Geralmente, são pessoas que estão em algum tipo de trabalho em que não se sentem realizadas ou não possuem gratificação. Estão com estilos de vida mais desequilibrados e muitas vezes sofrem uma relação abusiva dentro do trabalho. 

Com a tecnologia cercando a tudo e a todos, ele explica que o excesso de informação e a falta de delimitação de espaços pessoas e de trabalho causam a sobrecarga mental. Consequentemente, podendo engatilhar a síndrome. 

“Não existe mais aquele deslocamento, aqui é minha casa e aqui é meu trabalho, estou sempre no celular o tempo inteiro. Então isso faz parte da minha rotina e meu cérebro não consegue desligar.”

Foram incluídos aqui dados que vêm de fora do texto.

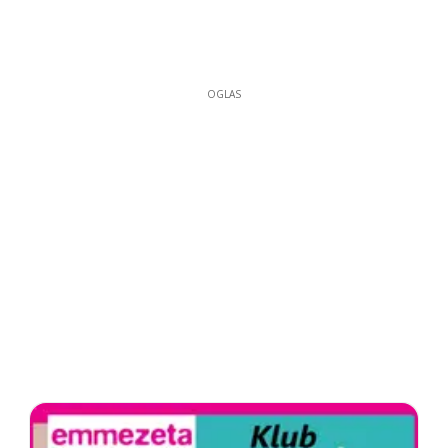
OGLAS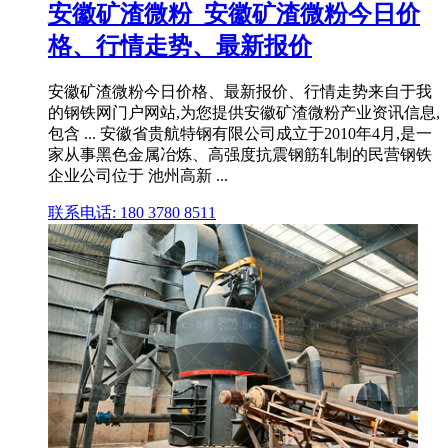
安徽矿渣微粉_安徽矿渣微粉今日价
格、行情走势、最新报价
安徽矿渣微粉今日价格、最新报价、行情走势来自于我
的钢铁网门户网站,为您提供安徽矿渣微粉产业资讯信息,
包含 ... 安徽省贵航特钢有限公司成立于2010年4月,是一
家从事黑色金属冶炼、高强度抗震钢筋轧制的民营钢铁
企业公司位于 池州高新 ...
联系电话: 180 3780 8511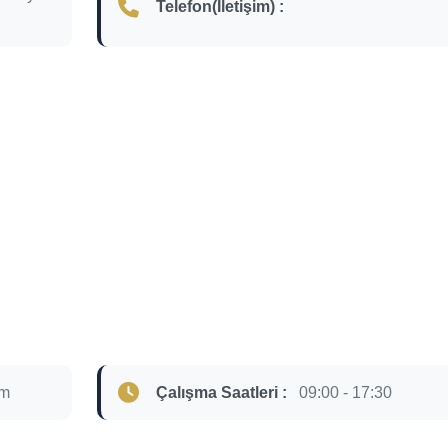
Telefon(İletişim) :
om
Çalışma Saatleri :
09:00 - 17:30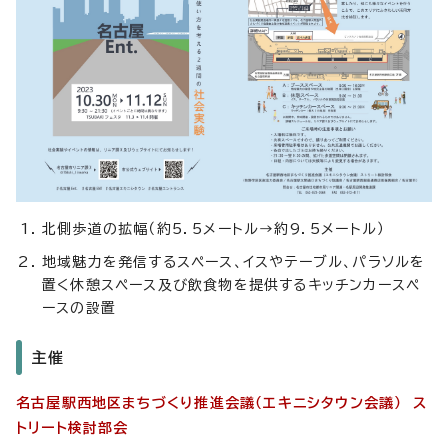
北側歩道の拡幅（約5．5メートル→約9．5メートル）
地域魅力を発信するスペース、イスやテーブル、パラソルを
置く休憩スペース及び飲食物を提供するキッチンカースペ
ースの設置
主催
名古屋駅西地区まちづくり推進会議（エキニシタウン会議） ス
トリート検討部会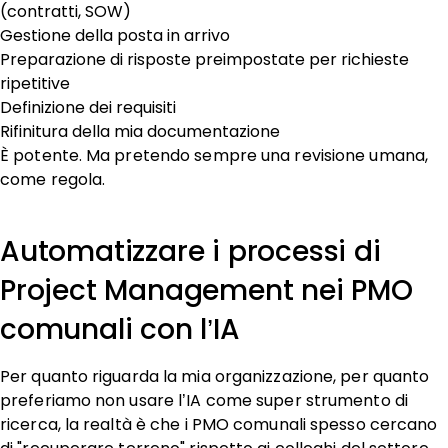
(contratti, SOW)
Gestione della posta in arrivo
Preparazione di risposte preimpostate per richieste
ripetitive
Definizione dei requisiti
Rifinitura della mia documentazione
È potente. Ma pretendo sempre una revisione umana,
come regola.
Automatizzare i processi di
Project Management nei PMO
comunali con l’IA
Per quanto riguarda la mia organizzazione, per quanto
preferiamo non usare l’IA come super strumento di
ricerca, la realtà è che i PMO comunali spesso cercano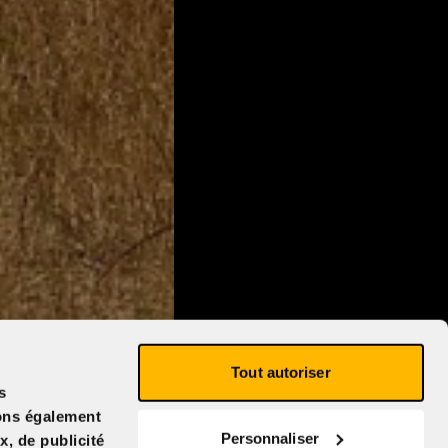
Tout autoriser
s
eons également
Personnaliser
x, de publicité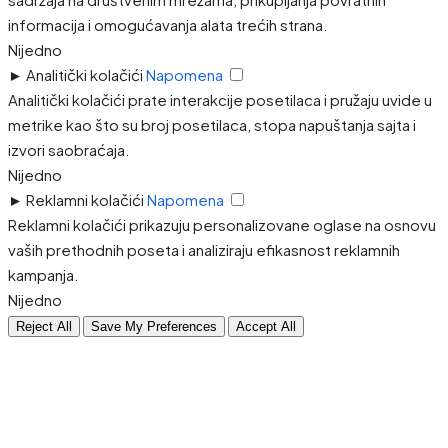
informacija i omogućavanja alata trećih strana.
Nijedno
►
Analitički kolačići
Napomena
Analitički kolačići prate interakcije posetilaca i pružaju uvide u
metrike kao što su broj posetilaca, stopa napuštanja sajta i
izvori saobraćaja.
Nijedno
►
Reklamni kolačići
Napomena
Reklamni kolačići prikazuju personalizovane oglase na osnovu
vaših prethodnih poseta i analiziraju efikasnost reklamnih
kampanja.
Nijedno
Reject All
Save My Preferences
Accept All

Psicólogo clínico, Rafael Bianco

Rafael Bianco aconselha que, para um ambiente de trabalho onde os colaboradores possam superar quaisquer desafios quanto ao esgotamento, é necessário o acompanhamento com terapias e junto disso criar uma relação saudável quanto ao trabalho, delimitando espaços, buscando entender qual o papel de si e o quanto de fato deve dedicar-se a ele. 

Além disso, complementa que mudar o estilo de vida criando rotinas estimula a relação de bem-estar como um todo.

“Ter um horários para acordar e dormir mais estabelecidos, uma relação melhor com a alimentação, comer em horários pré-estabelecidos e exercitar-se.”

O psicólogo explica que, para ele, não existe um protocolo fixo para seguir. Os pacientes diagnosticados com o quadro precisam ser avaliados em seus contextos de vida. Desde como é a rotina dela até a questão de como é a percepção que ela tem do próprio trabalho  e a relação dentro.